Table 7-1. Overview of differences between video formats
Bandwidth | CPU | Output Quality | Player support | |
---|---|---|---|---|
QuickTime 1.0 | High | Very low | Low | Very low |
RealVideo 1.0 | Very low | Low | Moderate | Very low |
MPEG-1 | Low | Low | Moderate | High |
MPEG-4 | Low | Moderate | High | Very high |
H.264 | Low | High | Very high | High |
All three major players (iTunes, Silverlight, and Flash Player) support full-screen viewing.
Codecs are codecs are codecs. They come around. People argue about them. They get poor implementations, then pretty decent ones, and the content flows from there. But H.264 broke the mold, going from zero to near-complete support in the industry in an extremely short period of time. A properly encoded H.264 video can be played in QuickTime (and therefore iTunes), RealPlayer, or Flash, at HD-quality resolutions, and on the iPod at 640x480. It also offers a high degree of compression, which means less of a hit on bandwidth.
So, what’s the catch? High compression means more CPU cycles are needed to decode a stream. That means older machines, as well as most devices, may struggle to play back larger H.264-encoded files. Usually, players will respond to an overflow of data by “dropping” frames in the playback. This is considered bad form, as it results in a jerky visual appearance at best, and irritating distortion or choppy audio can also occur. If you’re just playing back a small 320x240 video, it won’t matter much if you use MPEG-4 or H.264, but as files get larger, the CPU-versus-bandwidth debate can become significant.

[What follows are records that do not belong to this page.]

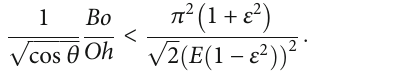
Figure 1: Maximum ð 1/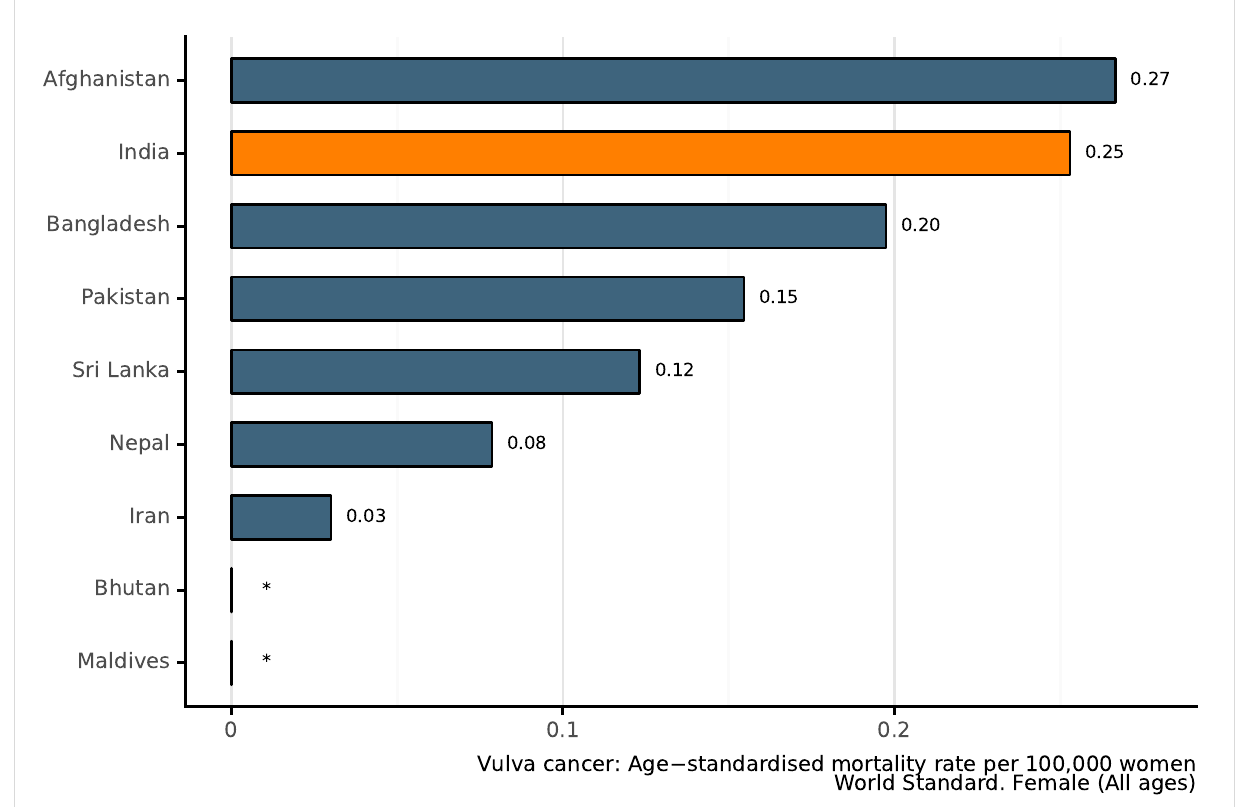
Vulva cancer: Age standardised mortality rate per 100,000 women World Standard. Female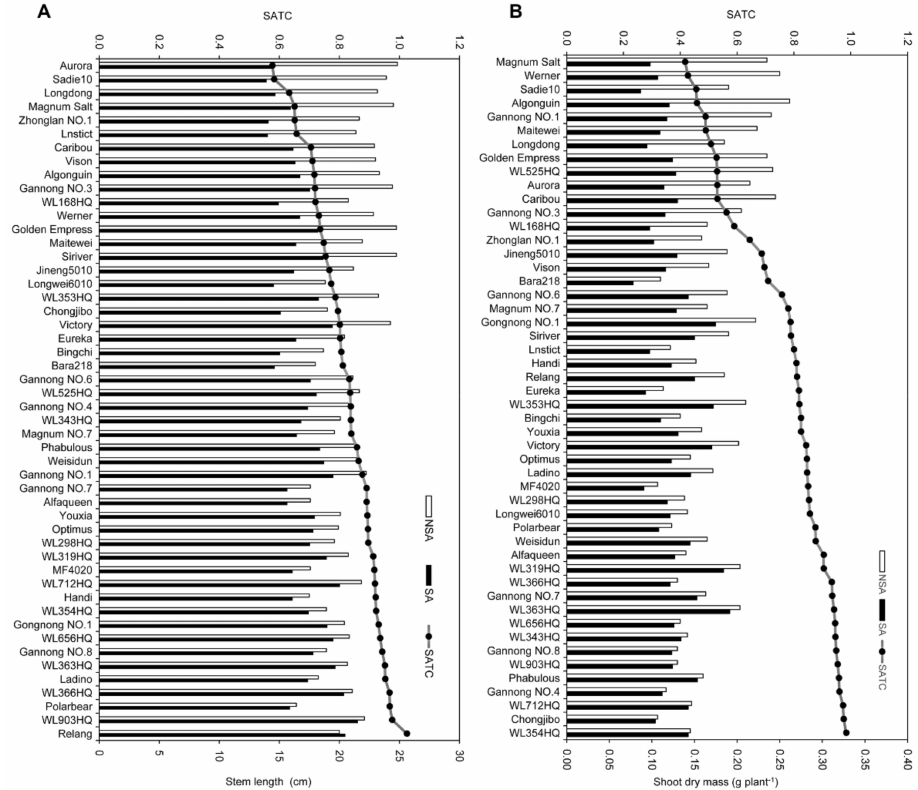
Figure 1. The stem length (SL) (A) and shoot dry mass (SDM) (B) of 50 alfalfa cultivars field-grown in nonsaline-alkaline (NSA) (open bar) soils and saline-alkaline (SA) (solid bar) soils during the seedling stage. The line represents the SA-tolerance coe ffi cient (SATC). Values are the means of absolute values, n =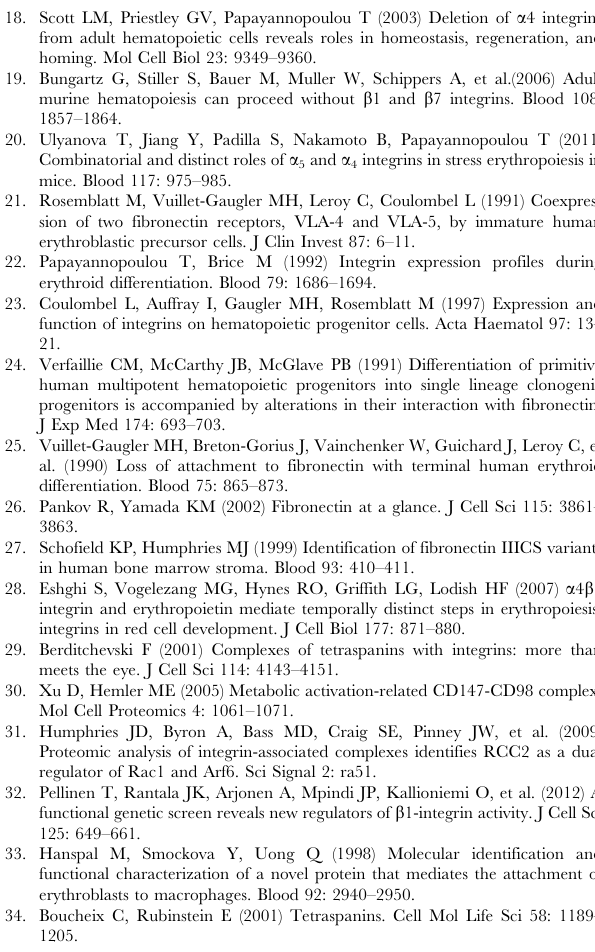
Figure S5 Effect of antibodies to b 1 and tetraspanins on the binding of erythroblasts to Vascular Cell Adhesion Molecule-1. Box-Whisker plots of normalized values (calculated from the average value of isotype control cells bound) of each data point from all experiments performed at three stages of maturation, with the median, 10 th , 25 th , 75 th and 90 th percentiles depicted as vertical boxes with error bars. *, P , 0.001, **, P , 0.050; ***, P= 0.051, compared with the relevant isotype control values for each clone as determined by one way analysis of variance (which is a subset of all control values depicted at each time point). All antibodies were tested at each time point at least three times except for CD82 423524 (twice on days 5 and 8, once on day 12) and CD81 1D6 (once on day 12). Coating 0.25 m g/ml for ProEB, BasoEB and PolyEB, respectively. Figure S6 Effect of antibodies to b 1 and tetraspanins on the binding of erythroblasts to fibronectin fragment FnIII 12-IIICS-15 . Box-Whisker plots of normalized values (calcu- lated from the average value of isotype control cells bound) of each data point from all experiments performed at three stages of maturation, with the median, 10 th , 25 th , 75 th and 90 th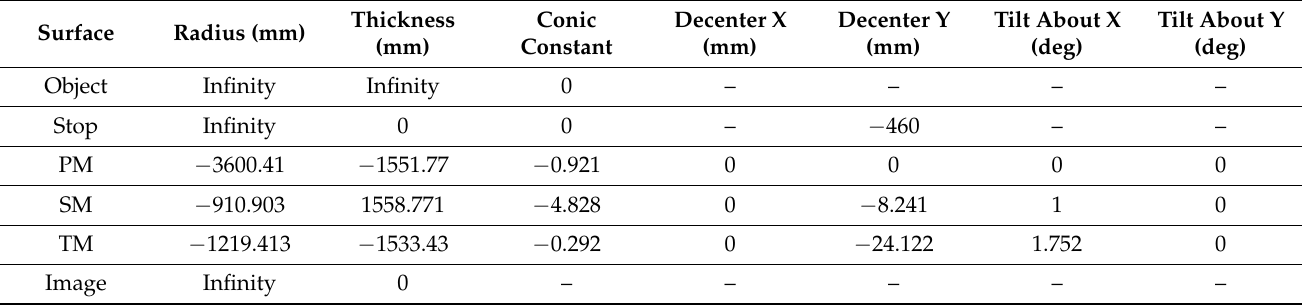
Table A1. Optical structure parameters of the off-axis TMA telescope.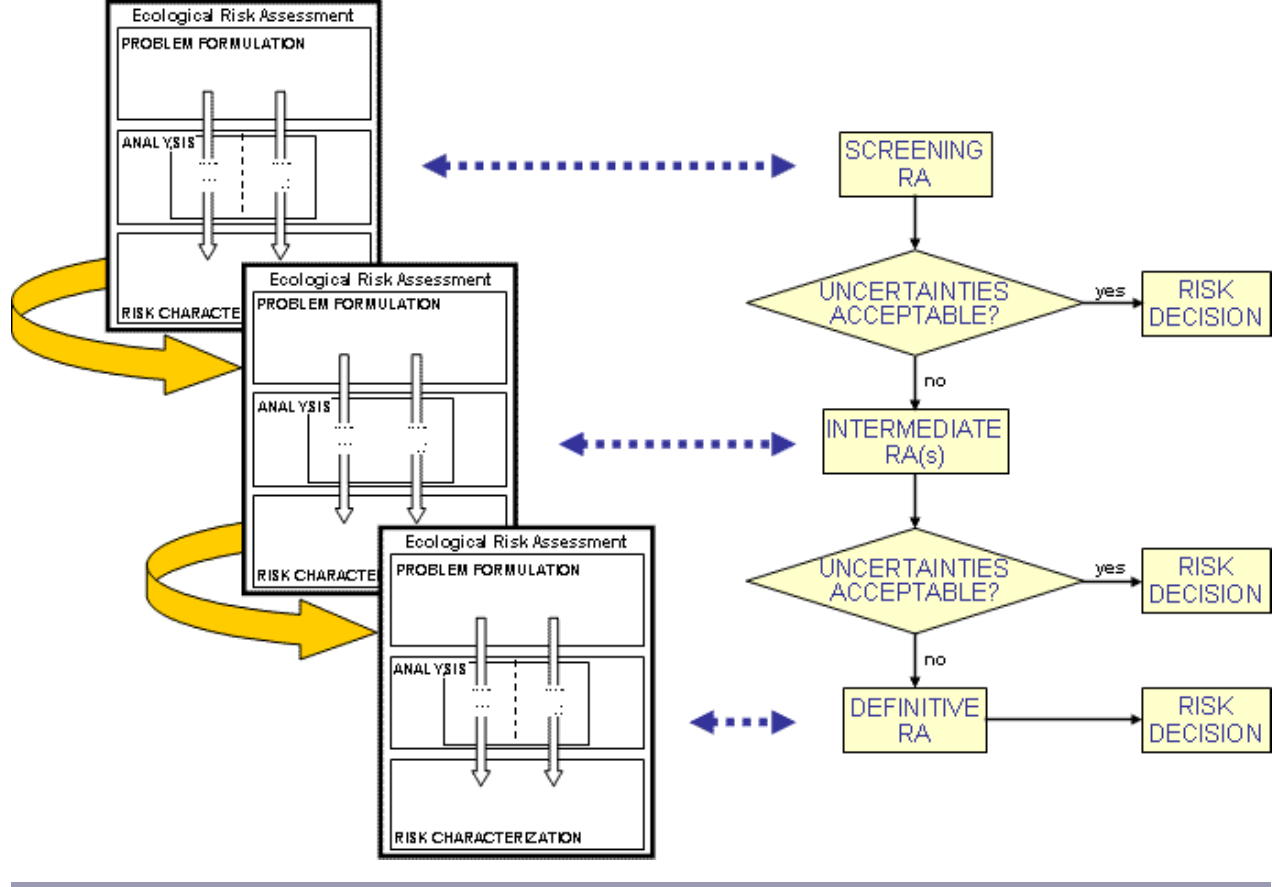
Fig. 3. Tiering of wildlife risk assessment, on the left showing iterations of the U.S. EPA (1992, 1998) process of ecological risk assessment, and on the right, the decision process for moving through the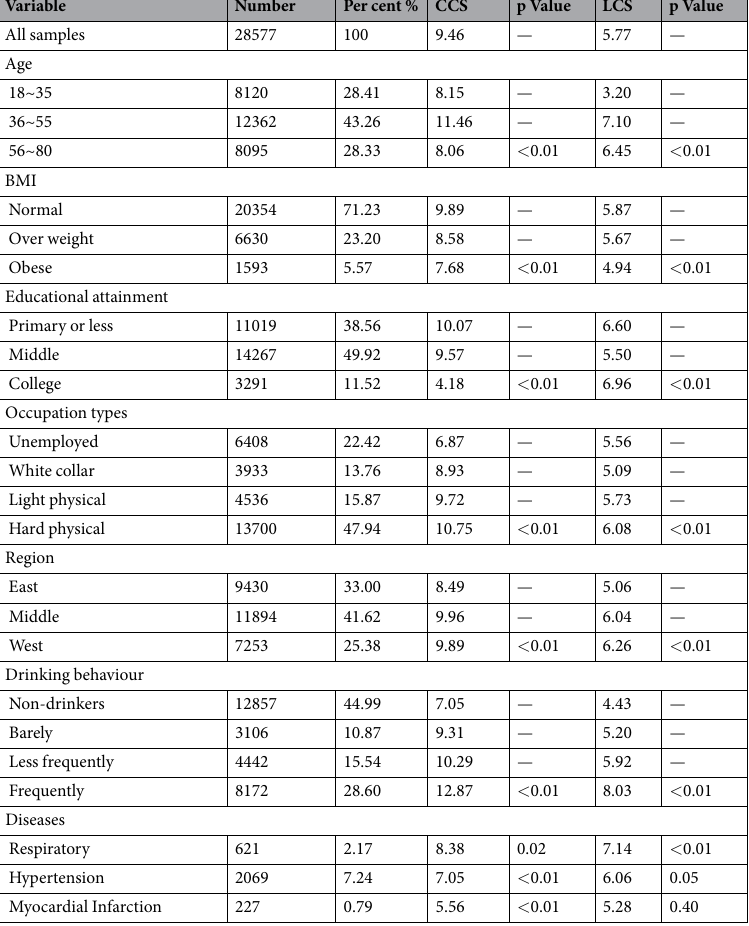
Table 1. Descriptive Statistics of Sample. The p Values came from F tests between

As video becomes a more central feature, though, a single format or size won’t be enough to satisfy every user, making a dedicated video server more and more of a necessity. Many video server products can perform on-the-fly transcoding of source material and content negotiation to determine which format and bit rate is the best for the current user. A Windows Media client could receive an HD stream in WMV-HD format, for example, while someone on a mobile phone could get a 20 kbps feed in mobile-friendly 3GPP.